Bu kötü hissiyatları temize çekecek tek şey doğru bir eğitimdir ancak zaten gerici ve vasat müfredatımız da bu ihtiyaca cevap olmaktan çok uzak. Bunun en güncel örneği son LGS ve YKS oldu.

YKS bize açıkça gösterdi ki bu eğitim sistemi ve böyle bir MEB anlayışı çocuklara kendi anadillerini öğretebilmede bile yetersiz. Kendi anadillerine dair sorulan sorularda 17 net ortalaması şu demek: kendini ifade etmekte zorlanacak, kavrayışta sıkıntılar yaşayacak bir nesil geliyor demek ki bu çok vahim. Yabancı dil dışında tüm testlerde Türkiye ortalaması yüzde 50’nin bile altında kalmış olmasının tek anlamı var: Bu müfredat çocuklara anadillerini öğretemiyor, neden sonuç ilişkisi kurmak için hayati öneme sahip olan matematiksel dersleri öğretemiyor, kendisini, yaşadığı dünyayı ve ülkesini anlamasını sağlayacak fenni ve sosyal dersleri öğretemiyor.

Bakın son eğitim dönemi, yoksul öğrenci ile zengin öğrenci arasındaki makasın en çok açıldığı dönem oldu. Aynı eğitimden geçmeyen çocuklar ve gençler aynı sınavlara giriyor. Özel okullarda müşteri memnuniyeti mantığıyla bol keseden dağıtılan okul puanlarıyla devlet okulunda kendi başına çabalayan öğrencinin puanını vicdanen siz yan yana koyamazken, bu sistem aynı teraziye koyuyor. Bu durum da ailesi yoksul öğrencilerde derin bir “baştan kaybetme” travmasına dönüşüyor. Bu travmanın daha da büyük sosyolojik bir vakaya dönüşmemesinin tek reçetesi ise eğitimde eşitlik ve adaletin sağlanması olacaktır.
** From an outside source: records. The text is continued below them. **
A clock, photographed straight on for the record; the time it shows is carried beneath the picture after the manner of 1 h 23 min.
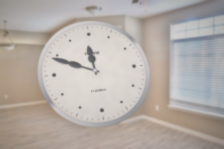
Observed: 11 h 49 min
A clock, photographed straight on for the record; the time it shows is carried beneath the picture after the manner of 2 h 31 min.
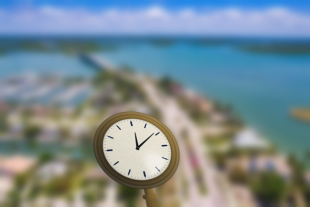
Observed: 12 h 09 min
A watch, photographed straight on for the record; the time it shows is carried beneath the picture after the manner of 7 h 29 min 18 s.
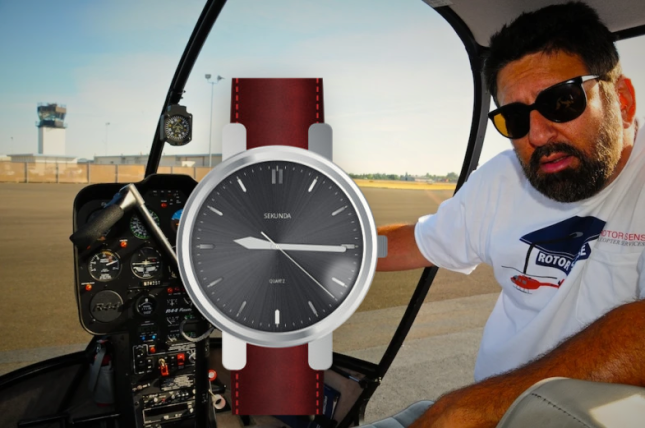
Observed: 9 h 15 min 22 s
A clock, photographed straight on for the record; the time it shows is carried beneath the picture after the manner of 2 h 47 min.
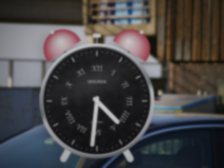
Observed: 4 h 31 min
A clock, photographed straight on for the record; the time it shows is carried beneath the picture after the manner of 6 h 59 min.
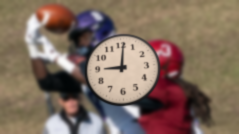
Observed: 9 h 01 min
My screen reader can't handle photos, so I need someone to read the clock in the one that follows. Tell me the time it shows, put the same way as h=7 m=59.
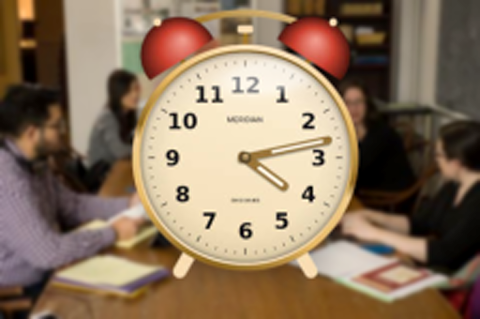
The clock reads h=4 m=13
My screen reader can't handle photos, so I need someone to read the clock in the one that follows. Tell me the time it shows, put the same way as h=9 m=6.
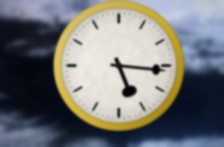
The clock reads h=5 m=16
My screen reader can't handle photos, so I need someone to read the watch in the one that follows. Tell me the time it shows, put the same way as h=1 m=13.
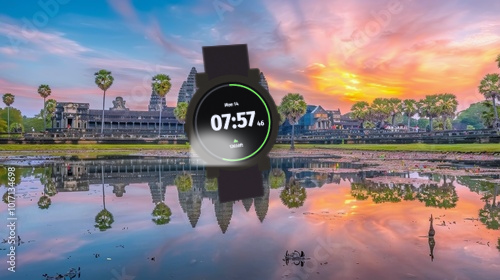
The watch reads h=7 m=57
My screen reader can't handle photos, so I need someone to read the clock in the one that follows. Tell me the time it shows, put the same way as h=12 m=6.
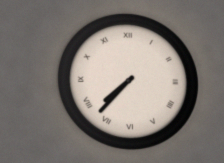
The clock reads h=7 m=37
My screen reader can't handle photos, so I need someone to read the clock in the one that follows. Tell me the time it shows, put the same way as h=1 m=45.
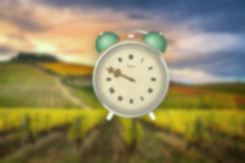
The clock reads h=9 m=49
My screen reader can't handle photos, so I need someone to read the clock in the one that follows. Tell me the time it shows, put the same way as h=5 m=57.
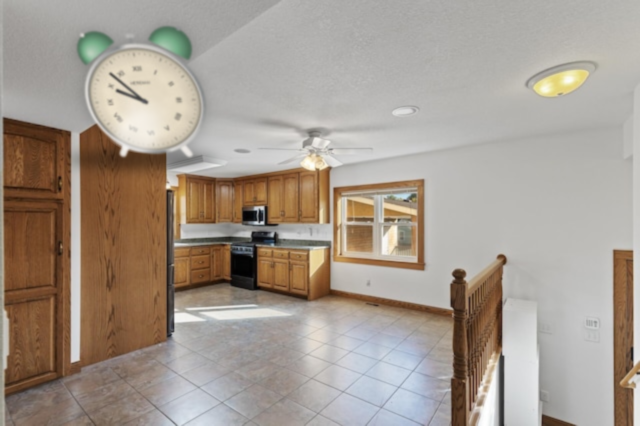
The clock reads h=9 m=53
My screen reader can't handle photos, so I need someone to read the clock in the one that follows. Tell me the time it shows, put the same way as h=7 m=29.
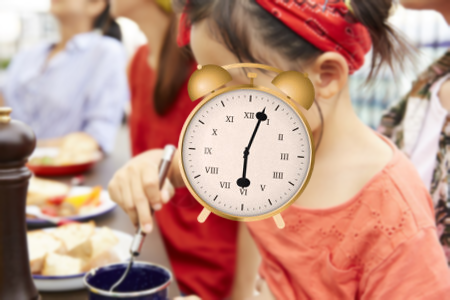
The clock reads h=6 m=3
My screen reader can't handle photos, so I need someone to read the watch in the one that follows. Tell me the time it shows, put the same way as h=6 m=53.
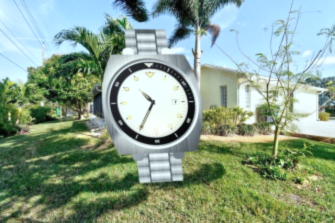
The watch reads h=10 m=35
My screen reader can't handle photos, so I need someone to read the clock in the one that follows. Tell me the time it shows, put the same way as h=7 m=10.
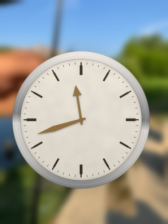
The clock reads h=11 m=42
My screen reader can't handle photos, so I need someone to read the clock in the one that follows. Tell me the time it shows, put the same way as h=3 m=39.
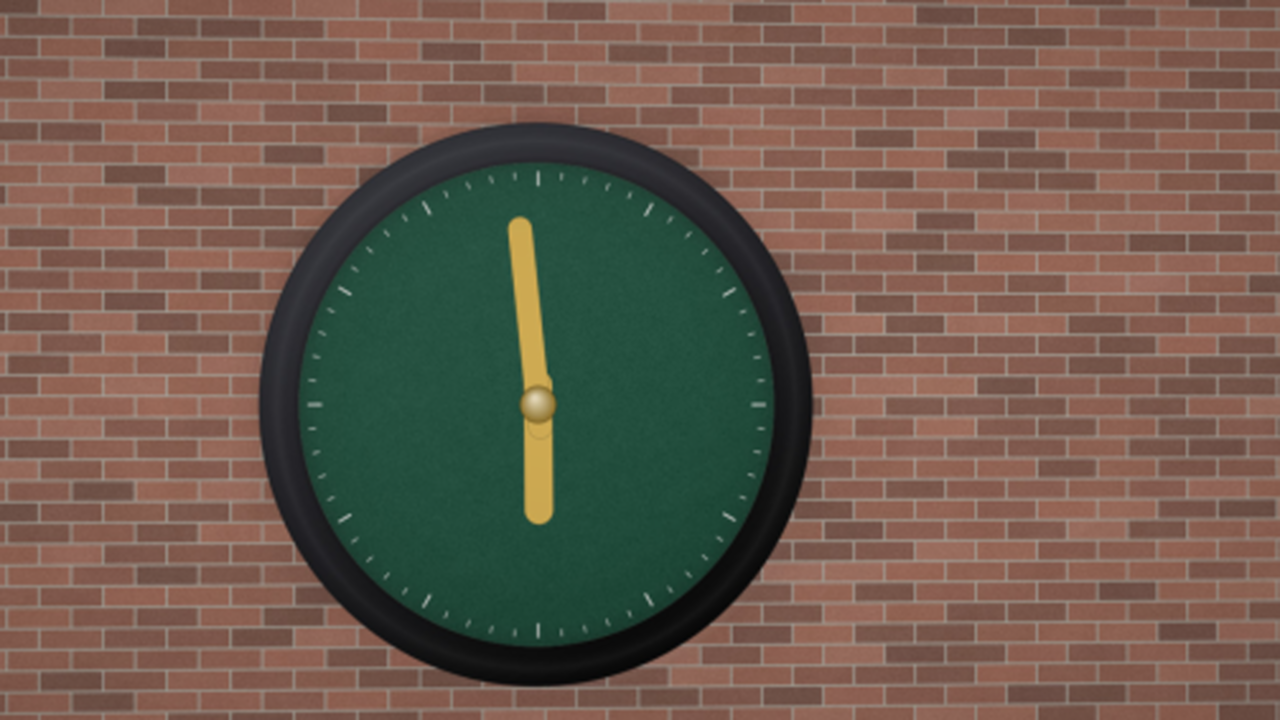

Bir başka nur topu gibi sorunumuz da son KPSS’den sonra doğdu. Gençler artık okumanın iyi geleceğe giden bir yol olduğunu da sınavların adil yapıldığına dair inancını da kaybetti. Bu ülkenin en önemli sorunlarından birisi “Okumasam da olur” diyen çocuk ve gençlerin sayısındaki vahim artıştır. Dünyada Başöğretmen unvanlı bir liderin kurduğu, daha kurulur kurulmaz eğitim seferberliğinin başlatıldığı bu ülkeye yapılabilecek en büyük kötülük de çocuklarımızı eğitime bu kadar mesafeli ve inançsız bir hale getirmekti.

 

Dünyanın gelişmiş birçok ülkesinde öğretme metotları çocukların açık olduğu bilgi alma yöntemlerine göre güncelleniyor. Sizce bizim de buna ihtiyacımız var mı?

Hem de ekmek, su kadar ihtiyacımız var. Yeni nesillerin algısı, ilgi alanları çok farklı. Eskiden internet çağındayız derdik ama şimdi sanal alemler çağındayız. Yani ortaokul çocuklarının teneffüste metaverse ve NFT’ye dair sohbet ettiğini görüyorsunuz artık. Bu çağın çocuklarında, dünya genelinde hızlı öğrenme ihtiyacı ve çabuk sıkılma eğilimleri var. İnternetten alışık oldukları şekilde bilgiyi kısa, net ve anlaşılır şekilde edinmek istiyorlar. Ama bizim ders kitaplarımızda öyle gereksizce karmaşıklaştırılmış cümleler var ki eğitimciler olarak biz bile anlamakta güçlük çekiyoruz. Dünya “çocuklar nasıl daha iyi öğrenir” diye uğraşırken bizim ders kitapları adeta “çocuklar nasıl daha zor öğrenir” deneyi yapmak için hazırlanmış. Yani evet müfredat bu çağın gerekleri göz önüne alınarak güncellenmeli ama zihniyetin güncellenmesi de bir o kadar elzem. Yani eğitimimiz çağdaşlıktan çok uzak durumda. Okulların kitaplığı yok, atölyeleri yok, laboratuvarları yok, 2022 yılındayız ama bilgisayarları yok, bırakın bunları okulların temiz tuvaletleri, sosyal alanları, hijyen malzemeleri, ihtiyaç duyulan materyalleri bile doğru düzgün yok!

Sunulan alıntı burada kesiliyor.